### Extracted material

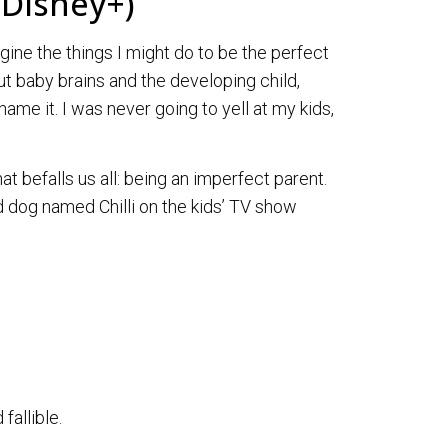
 Disney+)
gine the things I might do to be the perfect
ut baby brains and the developing child,
name it. I was never going to yell at my kids,
at befalls us all: being an imperfect parent.
dog named Chilli on the kids’ TV show
fallible.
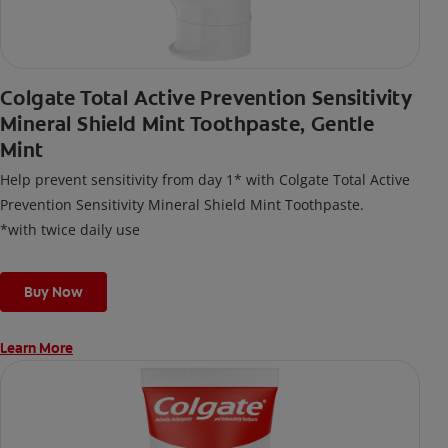
Colgate Total Active Prevention Sensitivity
Mineral Shield Mint Toothpaste, Gentle
Mint
Help prevent sensitivity from day 1* with Colgate Total Active
Prevention Sensitivity Mineral Shield Mint Toothpaste.
*with twice daily use
Buy Now
Learn More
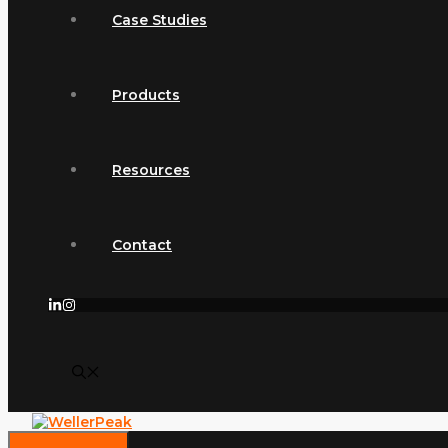
Case Studies
Products
Resources
Contact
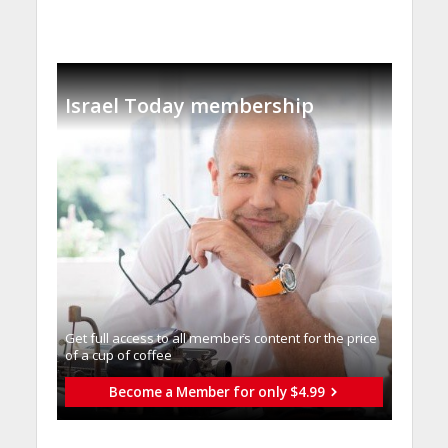
Israel Today membership
Get full access to all memberֿs content for the price
of a cup of coffee
Become a Member for only $4.99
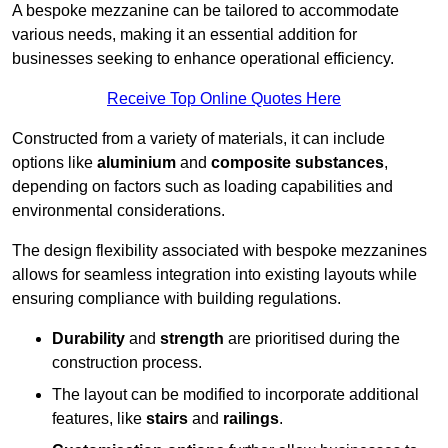
A bespoke mezzanine can be tailored to accommodate
various needs, making it an essential addition for
businesses seeking to enhance operational efficiency.
Receive Top Online Quotes Here
Constructed from a variety of materials, it can include
options like
aluminium
and
composite substances
,
depending on factors such as loading capabilities and
environmental considerations.
The design flexibility associated with bespoke mezzanines
allows for seamless integration into existing layouts while
ensuring compliance with building regulations.
Durability
and
strength
are prioritised during the
construction process.
The layout can be modified to incorporate additional
features, like
stairs
and
railings
.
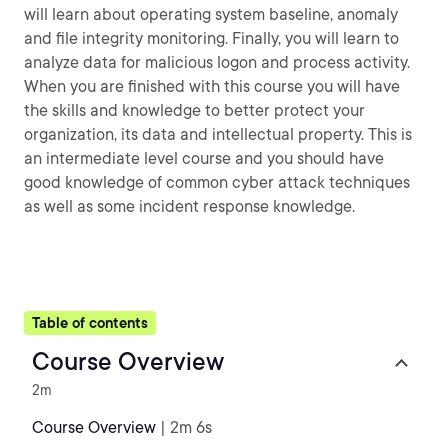
will learn about operating system baseline, anomaly
and file integrity monitoring. Finally, you will learn to
analyze data for malicious logon and process activity.
When you are finished with this course you will have
the skills and knowledge to better protect your
organization, its data and intellectual property. This is
an intermediate level course and you should have
good knowledge of common cyber attack techniques
as well as some incident response knowledge.
Table of contents
Course Overview
2m
Course Overview
| 2m 6s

######

## The problem
Please repeat exactly the data above from its first line to the line that contains "of a cup of coffee", inclusive, and leave every picture out.

## Answer for the task
 Disney+)
gine the things I might do to be the perfect
ut baby brains and the developing child,
name it. I was never going to yell at my kids,
at befalls us all: being an imperfect parent.
dog named Chilli on the kids’ TV show
fallible.
Colgate Total Active Prevention Sensitivity
Mineral Shield Mint Toothpaste, Gentle
Mint
Help prevent sensitivity from day 1* with Colgate Total Active
Prevention Sensitivity Mineral Shield Mint Toothpaste.
*with twice daily use
Buy Now
Learn More
Case Studies
Products
Resources
Contact
Israel Today membership
Get full access to all memberֿs content for the price
of a cup of coffee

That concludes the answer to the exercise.